Economic Growth and Development

Africa will celebrate 52 years of regionalism on 25 May 2015. The Organization of African Unity (OAU) was set up to “safeguard and consolidate the hard-won Independence as well as the sovereignty and territorial integrity of our states, and to fight against neo-colonialism in all its forms” as stated in the preamble of the OAU Charter.

The African Union (AU) on the other hand appears to be a different strain of Pan-Africanism—one which no doubt has roots in the OAU but not in a fight against colonialism but rather with a goal to develop African states politically and socio-economically.

We see this in the preamble of the African Union Constitutive Act which states that the AU is:

…the scourge of conflicts in Africa constitutes a major impediment to the socio-economic development of the continent and of the need to promote peace, security and stability as a prerequisite for the implementation of our development and integration agenda

Common Denominator—Development

Regardless of differences between objectives of the OAU and AU, both have one common motivation and devotion—Improved development of the continent. For the OAU, development could not materialize while still under the clutches of imperialism and colonialism.

The Human Development Index (HDI) is a summary measure published by the United Nations Development Programme (UNDP) of key dimensions of development namely:

  • long and healthy life
  • access to knowledge and
  • decent standard of living

It’s one way to measure how well a people are doing.

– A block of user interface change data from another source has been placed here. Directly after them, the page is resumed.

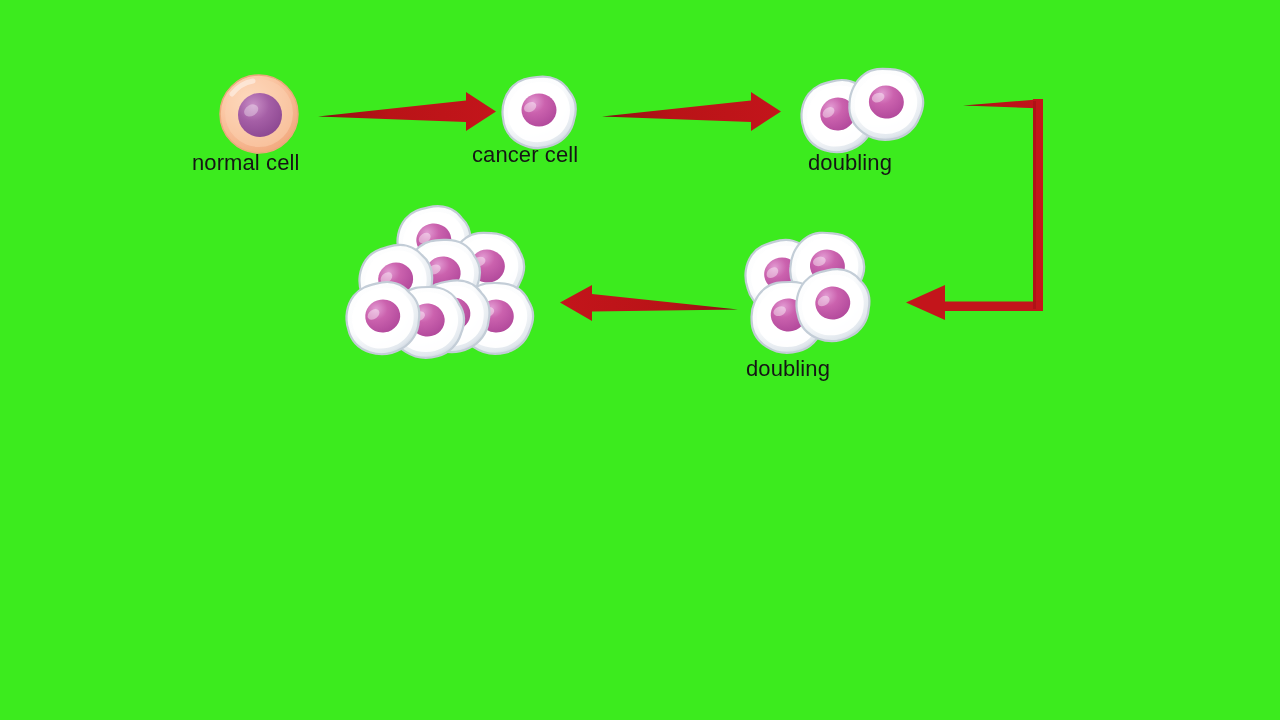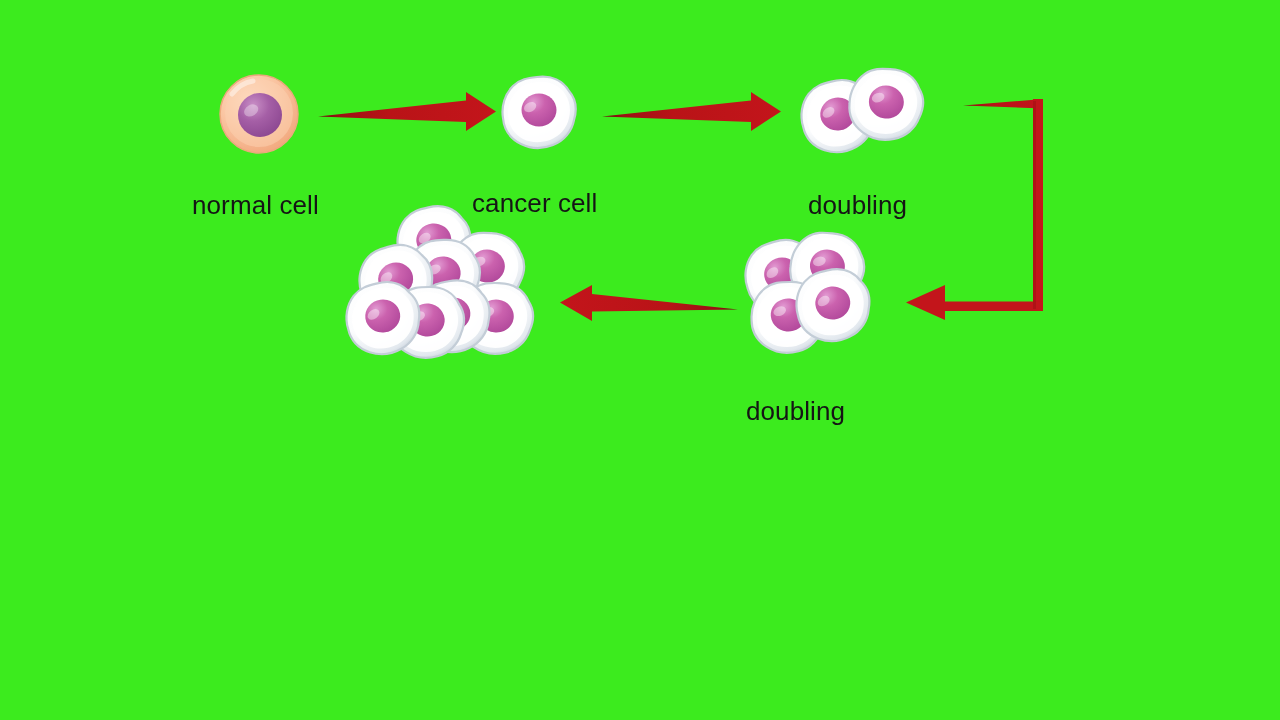--- a/index.html
+++ b/index.html
@@ -31,13 +31,12 @@
   .node-label {
     position: absolute;
     color: #151515;
-    font-size: 26px;
+    font-size: 22px;
     font-weight: 400;
     letter-spacing: 0.1px;
     white-space: nowrap;
     line-height: 1;
     font-family: "Liberation Sans", "DejaVu Sans", sans-serif;
-    margin-top: 40px;
   }
   .label-normal-cell { left: 192px; top: 152px; }
   .label-cancer-cell { left: 472px; top: 150px; }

The dimensions are as follows:

hd_diagram

The 2013 Africa Progress Report gives a sobering summary of human development on the continent thus far. This is aptly captured in a number of the infographics contained in the report. The one I wish to consider is the one captured in the header.

The Problem

This graphic focused on 20 sub-Saharan Africa (SSA) countries identified by the IMF as resource intensive. Together they account for about 56 per cent of the region’s population and around 79.6 per cent its GDP. This region according to the World Bank’s Africa’s Pulse Volume 7, sub-Saharan African countries have been growing at a steady pace for years—driven in part by the extractives sector.

As one report put it, “On one estimate, extractive industries have accounted for around one-third of regional GDP growth over the past decade – more than transport, telecommunications and manufacturing combined.”

The challenge is there exists a wide gap between economic growth in sub-Saharan Africa and human development. The wealth rank of an overwhelming majority of this resource rich SSA countries are way higher than their HDI rank meaning the wealth or growth is not translating into better human development for citizens.

The economic growth phenomenon in sub-Saharan Africa will not last forever. For that reason, while it lasts, it should be taken advantage of for the good of Africa.

Government is established amongst other things to devise fiscal policies that help redistribute income/wealth. Failure to do this will invariably lead to ever widening inequality—which has potential to increase violence and promote instability.